REQUIREMENT A:
Set down everything in the article on the auto contract and the new communist movement from "Just as you’re" down to "on Monday morning?", word for word.

QUOTED PASSAGE:
--------------------------------

First Published: The Organizer, Vol. 3, No. 1, January 1977.
Transcription, Editing and Markup: Paul Saba
Copyright: This work is in the Public Domain under the Creative Commons Common Deed. You can freely copy, distribute and display this work; as well as make derivative and commercial works. Please credit the Encyclopedia of Anti-Revisionism On-Line as your source, include the url to this work, and note any of the transcribers, editors & proofreaders above.
It’s 6 a.m. Monday morning, you got up too late for your first cup of coffee and you’re standing in line at the truck parked in front of your shop to buy a little hot brown water and a piece of rubber called a Danish. Yesterday’s union meeting is still fresh in your mind – yeah, it’s going to be another shaft; three more years of worrying about whether or not the kids will get new shoes. If you could only get your hands on that damn Woodcock!
Just as you’re about to enter the shop, you’re surrounded by about ten people (Good thing it’s cold or there’d be even more) with four different newspapers and all of them are telling you about the “sell-out” and about that traitor bureaucrat Woodcock: “The working class must unite to fight the capitalists! Join the new Communist movement!”
It’s all as stale as the piece of rubber you’re eating for breakfast. Where the hell were they yesterday when you and your friends were shouted down in the meeting? And where were they the last time you walked out without the “bureaucrats” permission, and as a result some of your friends are still walking the streets without a job? How the hell are you going to beat those “bums” by waving newspapers at folks at 6 a.m. on Monday morning?
Indeed, where was the new communist movement this year when about 4.5 million workers were represented in contract negotiations? In November, when the terms of the Ford contract became clear, the anger and frustration of the masses of auto workers rose to a new pitch.
The RCP, claiming to speak for the workers in revolt, called a demonstration of protest in Detroit for noon that day. Only a handful of workers showed up. The independent Skilled Trades Council, a large rank and file formation based in the skilled trades but trying to reach out to production workers, and at this point totally independent from any communist group, called a demonstration for later that afternoon and at least 2000 workers showed up. The OL, a national communist organization claiming to be on the verge of forming a new communist party, didn’t even have the forces to call anything.

--------------------------------

REQUIREMENT B:
From the rows below, extract everything from the start of the rows down to the line containing "The distance between", including both ends, and copy it verbatim. Leave out the pictures.

--------------------------------

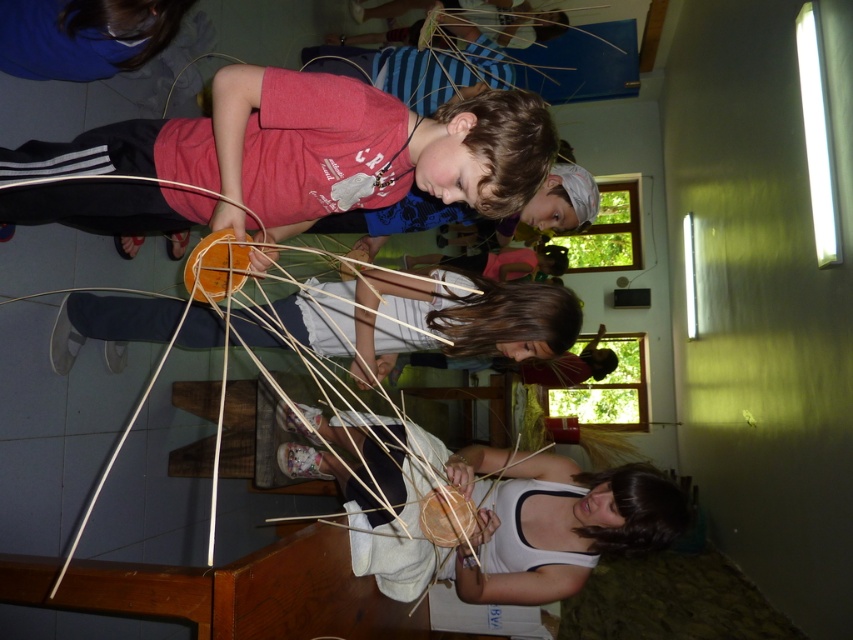
You are standing at the point marked as point (390, 573) and want to move towards the door located at the far end of the room. Is there enough space to walk straight to the door without any obstacles?

The distance between point (390, 573) and the viewer is 1.85 meters. Since the door is at the far end of the room, there should be enough space to walk straight to the door without obstacles, assuming no other objects are blocking the path.

You are a child participating in the weaving activity and need to place your finished basket into the natural straw basket at lower center. Based on the coordinates provided, can you determine the exact location where you should place your basket?

The natural straw basket at lower center is located at coordinates point (480,509), so you should place your finished basket there.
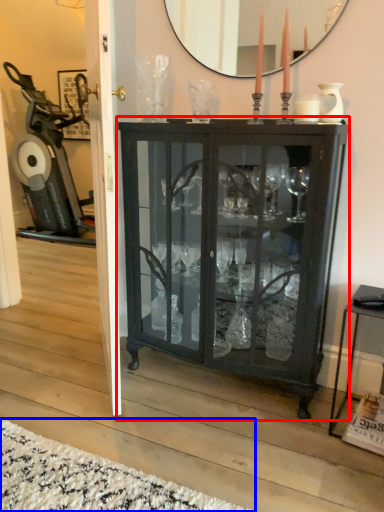
Question: Which object is closer to the camera taking this photo, cupboard (highlighted by a red box) or plain (highlighted by a blue box)?

Choices:
 (A) cupboard
 (B) plain

Answer: (B)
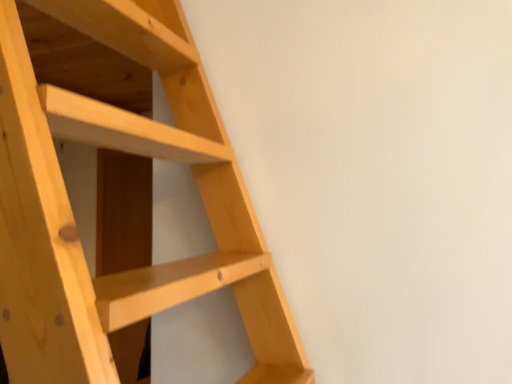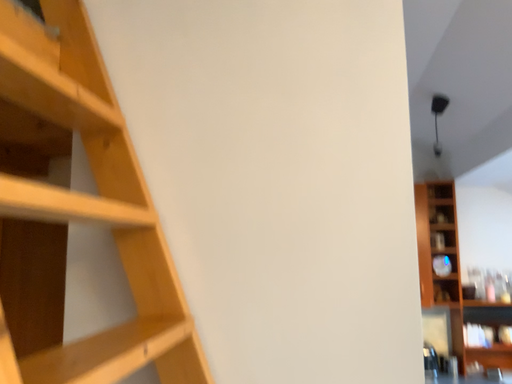
Question: How did the camera likely rotate when shooting the video?

Choices:
 (A) rotated right
 (B) rotated left

Answer: (A)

--------------------------------

EXERCISE RESPONSE A:
Just as you’re about to enter the shop, you’re surrounded by about ten people (Good thing it’s cold or there’d be even more) with four different newspapers and all of them are telling you about the “sell-out” and about that traitor bureaucrat Woodcock: “The working class must unite to fight the capitalists! Join the new Communist movement!”
It’s all as stale as the piece of rubber you’re eating for breakfast. Where the hell were they yesterday when you and your friends were shouted down in the meeting? And where were they the last time you walked out without the “bureaucrats” permission, and as a result some of your friends are still walking the streets without a job? How the hell are you going to beat those “bums” by waving newspapers at folks at 6 a.m. on Monday morning?

EXERCISE RESPONSE B:
You are standing at the point marked as point (390, 573) and want to move towards the door located at the far end of the room. Is there enough space to walk straight to the door without any obstacles?

The distance between point (390, 573) and the viewer is 1.85 meters. Since the door is at the far end of the room, there should be enough space to walk straight to the door without obstacles, assuming no other objects are blocking the path.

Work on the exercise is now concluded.